▶ [Tâches à effectuer]:
1. Indiquez si chacune des affirmations suivantes concorde avec l'extrait sur les prix et les salaires, et citez mot pour mot les termes qui tranchent. (a) Toutes les entreprises peuvent ajuster rapidement leurs prix de vente. (b) Dans la zone euro, la fixation des salaires demande souvent une longue négociation. (c) Il existe au niveau européen une indexation automatique des salaires.
2. Poursuivez l'extrait sur les prix et les salaires à partir de sa dernière phrase.

▶ [Extrait]:
════════
Pas de pertes de parts de marché
Mais si les entreprises, du moins celles qui ont un « pricing power suffisant », peuvent ajuster rapidement leurs prix de vente, pour les salariés, le processus est généralement différent (on parle ici au niveau européen où il n’existe pas d’indexation automatique des salaires comme chez nous). « Alors que les ajustements de prix des entreprises peuvent être relativement rapides, la fixation des salaires est généralement échelonnée dans les pays de la zone euro et nécessite souvent un long processus de négociation », soulignent les économistes.
════════
▶ [Entrées extraites]:
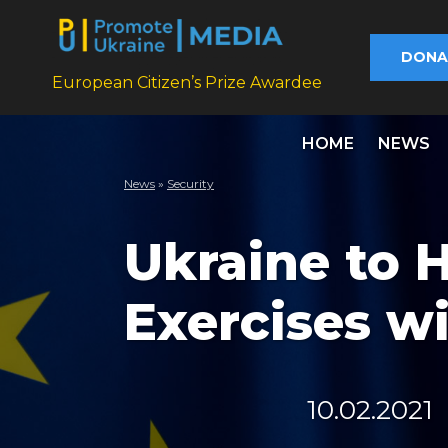
DONA
European Citizen’s Prize Awardee
HOME
NEWS
News
»
Security
Ukraine to H
Exercises w
10.02.2021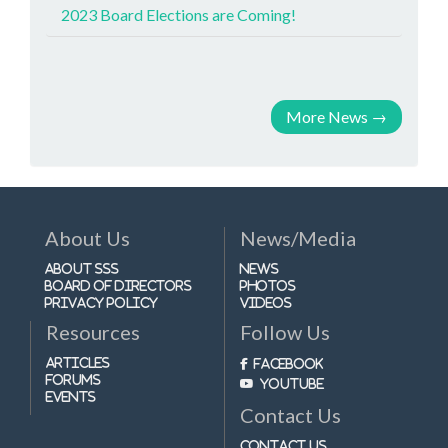
2023 Board Elections are Coming!
More News
→
About Us
News/Media
About SSS
News
Board of Directors
Photos
Privacy Policy
Videos
Resources
Follow Us
Articles
Facebook
Forums
Youtube
Events
Contact Us
Contact Us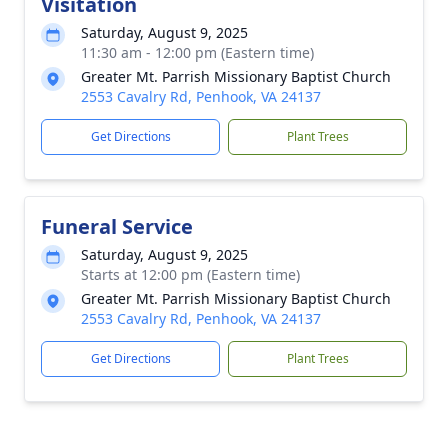
Visitation
Saturday, August 9, 2025
11:30 am - 12:00 pm (Eastern time)
Greater Mt. Parrish Missionary Baptist Church
2553 Cavalry Rd, Penhook, VA 24137
Get Directions
Plant Trees
Funeral Service
Saturday, August 9, 2025
Starts at 12:00 pm (Eastern time)
Greater Mt. Parrish Missionary Baptist Church
2553 Cavalry Rd, Penhook, VA 24137
Get Directions
Plant Trees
════════
▶ [Réponses aux tâches]:
1.
(a) Non : « du moins celles qui ont un « pricing power suffisant » ».
(b) Oui : « la fixation des salaires est généralement échelonnée dans les pays de la zone euro et nécessite souvent un long processus de négociation ».
(c) Non : « il n’existe pas d’indexation automatique des salaires ».

2.
Ils ajoutent : « de nombreuses entreprises sont apparemment en mesure d’accroître leurs marges bénéficiaires sans subir de pertes significatives de parts de marché. Comment cela se fait-il ? Tout d’abord, la demande dépasse l’offre dans de nombreux secteurs : l’augmentation de la demande de certains biens et services après la pandémie a rencontré les contraintes d’offre des entreprises qui ont du mal à se procurer suffisamment de matières premières, de biens intermédiaires, d’équipements et de main-d’œuvre. Les prix élevés des intrants (par exemple pour l’énergie) ont également permis aux entreprises d’augmenter plus facilement leurs marges bénéficiaires, parce qu’il est plus difficile de déterminer si des prix plus élevés sont dus à des coûts plus élevés ou à des marges plus élevées. Et puisque les entreprises cherchent à récupérer leurs pertes de revenus réels chaque fois que cela est possible, l’environnement d’inflation élevée peut fournir une occasion supplémentaire de le faire ». Résumons : les perturbations nées du covid font qu’il est toujours difficile de se procurer certains biens et services, et donc, les entreprises sont dans une bonne situation pour augmenter leur prix sans perdre des parts de marché, d’autant plus qu’elles peuvent justifier cette augmentation par le réveil de l’inflation.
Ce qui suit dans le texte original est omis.